7) Scooby-Doo in “A Creepy Tangle in the Bermuda Triangle” (1978)
During a hurricane in the Triangle, a plane is slurped up by a UFO. Below, a boat-tripping Fred, Velma, Daphne, Shaggy (his first giant sandwich, “like, a teensy-weensy snack to fight off seasickness!” is prepared two minutes in), and Scooby also encounter the storm. Fortunately, a nearby deserted (OR IS IT?) island offers shelter — and a mystery — for everyone’s favorite meddling kids. High points include scuba-diving skeleton men, a hidden lair inside a mountain, and the sight of Scooby-Doo being shot out of a submarine like a torpedo. Jeepers! Jinkies! Zoiks!
8) Wonder Woman in “The Bermuda Triangle Crisis” (1977)
No UFOs here; the crisis is that Diana Prince, clad in retro resort chic to die for (those headscarves!
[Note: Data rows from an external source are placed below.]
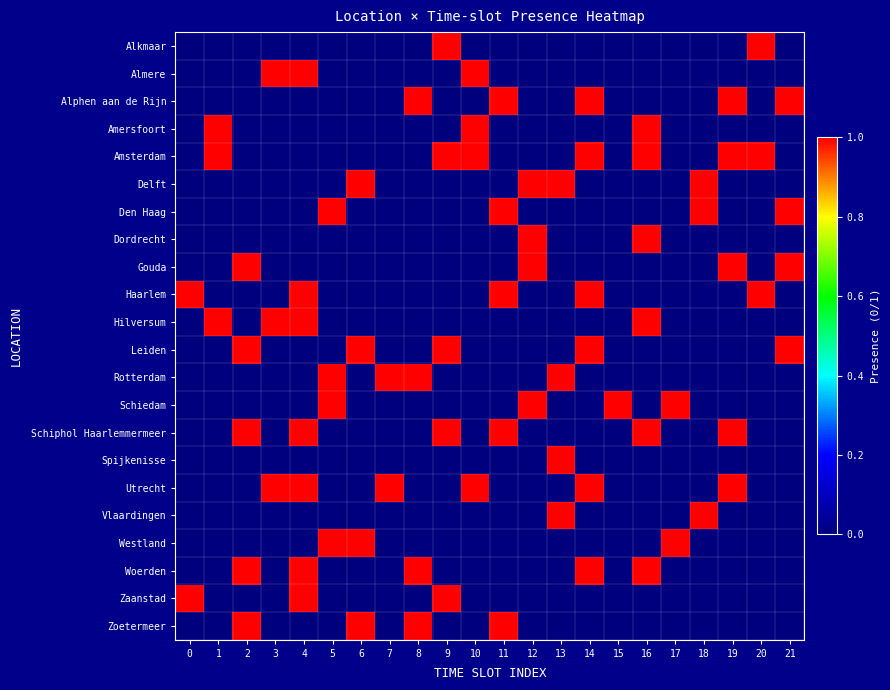

What is the total value across all series at 3?

3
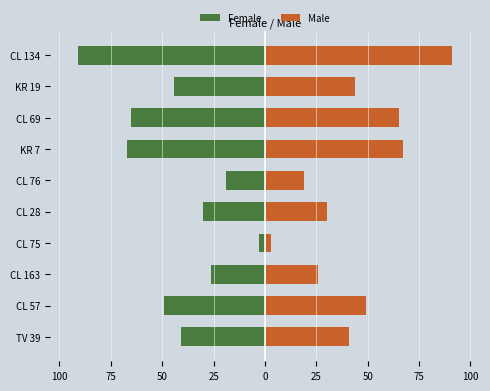

What is the highest value of the Female series?

-3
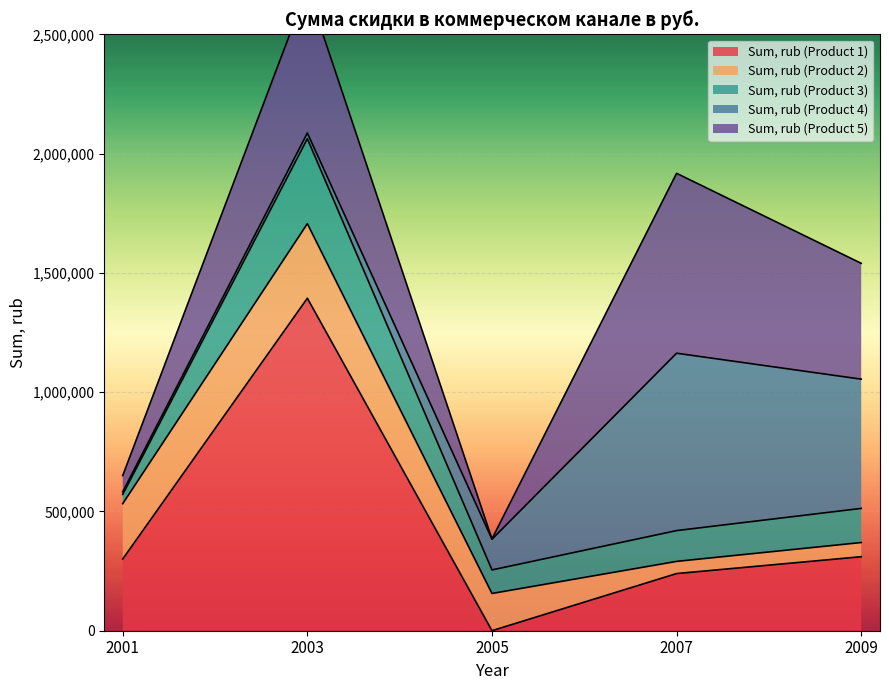

What is the value of the Sum, rub (Product 5) point at the 4th from the left?

754084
Those oversized glasses!), has to defend Paradise Island from becoming a testing ground for nukes.
But it’s not all political: As Wonder Woman, she rocks a rad wetsuit worthy of her superheroic fashion sense.
9) In Search Of…The Bermuda Triangle (1977)
Turtleneck-clad host with the most Leonard Nimoy leads an investigation into the “danger zone for ships and planes.” Features interviews with eyewitnesses and re-enactments on both land and sea, and the suggestion that the Bermuda Triangle might serve as an interplanetary communications center.
10) The Devil’s Triangle (1974) and Mystery in the Bermuda Triangle (1979)
The earlier film is a documentary narrated in the velvet purr of Vincent Price and scored by King Crimson. The later film stars lucha libre gods Santos, Blue Demon, and Mil Mascaras. Neither is a masterpiece, but the fact that both exist is testament to the Bermuda Triangle’s all-encompassing hold on pop culture at the time. Also: Would make an A+ double-feature to background your next “Mysteries of the Unknown” theme party.